2014 3.8 - 2014 4.12

無人島プロダクションでは、松田修個展「パラダイスロスト・パラダイス」を開催いたします。

松田修は映像や立体、ドローイングなどさまざまなメディアを用いた表現で、社会に潜む問題や現象、風俗をモチーフにして「生」や「死」といった普遍的なテーマに取り組んできました。

ときには、ひきこもりやニートといった、世間から否定的な眼差しを向けられる存在や、ゲームの中での戦いや死など、繰り返し再生されるヴァーチャルな世界での生命観なども松田の作品の重要なテーマとなってきました。

2012年の個展「ニコイチ」では、2つのものを組み合わせて1つのものを創り出すという、本来は修理技法として用いられる手法からヒントを得て制作した作品を発表しました。

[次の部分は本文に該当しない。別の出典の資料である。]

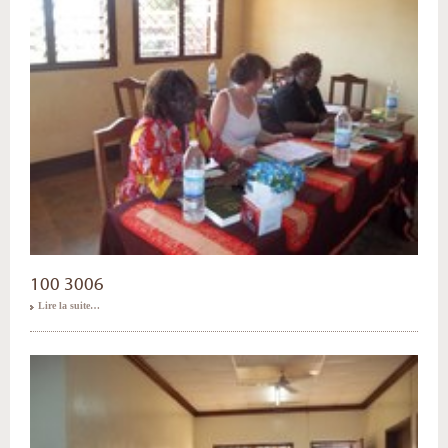
100 3006
Lire la suite…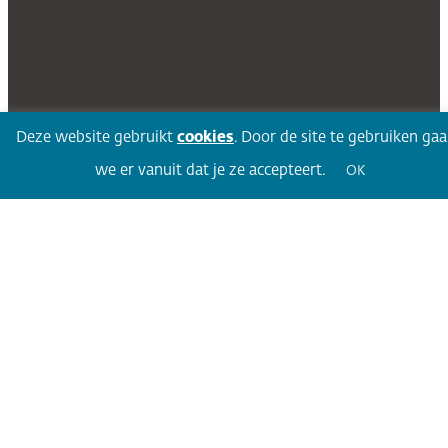
Deze website gebruikt
cookies
. Door de site te gebruiken ga
we er vanuit dat je ze accepteert.
OK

壊れた車や剥製となった動物の脚、使用済みの食用油など、一度は「破壊」「消費」されたものたちを、まったく別のものとつなぎ合わせることで、松田は新たな「復活」という希望を提示してみせました。破壊と創造、生と死といった対極にある概念が表裏一体であることを明らかにしようと試みる松田は、ともすると「低俗」と見なされるもののなかに、驚くほどポジティブな「聖」を胚胎させているのです。

「ニコイチ」が「+(プラス)」ならば、本展は「-(マイナス)」、つまり「ロスト(喪失)」が展覧会全体を構成するキーワードとなります。
1979年に生まれた松田は、「ロストジェネレーション」と名付けられた世代です。 大人たちから受けてきた教育と目の前の現実との間に大きな乖離ができ、既存の価値観が通用しなくなっていく時代に、実際に自分たちが何をロストしたのかさえも定かでないまま、その状況に戸惑い、葛藤しながら生きてきた世代。信用すべき何ものかを見つけがたい状況への諦念を抱える一方で、自分自身で考えた価値観で生きることができる世代だとも言えるでしょう。松田はそこに、同世代に独特の成長と文化を見出し、作品の素材として拾い上げます。

「壁ドン」「床ドン」と呼ばれる、隣人に怒りを伝えたり、引きこもりの人が家族に食事を催促したりする手段として壁や床を叩くというネガティブなイメージをもつ行為を、無人楽器に仕立てた《無人壁ドン装置「むじどんくん」》(2014)、バイクの消音機を取り外し、エンジン音で音楽「禁じられた遊び」を奏でる映像作品《アローン・イン・ザ・ブルー3》(2013)などは、一見不健全と思えるものを、音楽という娯楽的要素を付加することで変容させた作品です。これらは、集団から離れ、一人遊びが上手になったおひとりさまが孤独を楽しむ方法としての提案であり、同時に観るものにも認識の転換をうながします。

また、一億円分の札束の帯を積み重ねた立体作品《無億円》(2014)は、単に松田が金欠であることを表すだけでなく、「死」がもたらす喪失感など、失うことでよりその存在への思いを強くするという人間の心理を、あえて「お金」をモチーフに選び、表現したものです。そこには、松田の自分自身、他者、そして社会に対するアイロニカルな視線が交錯しています。

本展のタイトル「パラダイスロスト・パラダイス」は、「楽園を神に追放されたアダムとイブ。けれど地上も楽園だった。僕はそう考えたい」という松田の思いがベースとなり、「失楽園」と「楽園」をひとつのものとして同等に並べています。ロスジェネと呼ばれた自分たちのその後も「楽園」であるはずだ、という思いも同様に込められたこのタイトルは、略称「パラパラ」。各所にちりばめられたコンセプトの重厚さとは裏腹な表面上の軽さ、俗っぽさは、多分に含ませたブラックなユーモアとともに、松田が全力で思い描いた脱力の未来を表現するうえで、なくてはならない仕掛けです。

ぜひ、松田が描く楽園の形をご覧いただき、ともすれば暗くふさぎこみ、後ろ向きになりがちなこの時代を、笑いとともに、捉えなおしてみてください。捉え方が変わることで、時代の相貌はきっと違って見えてくることでしょう。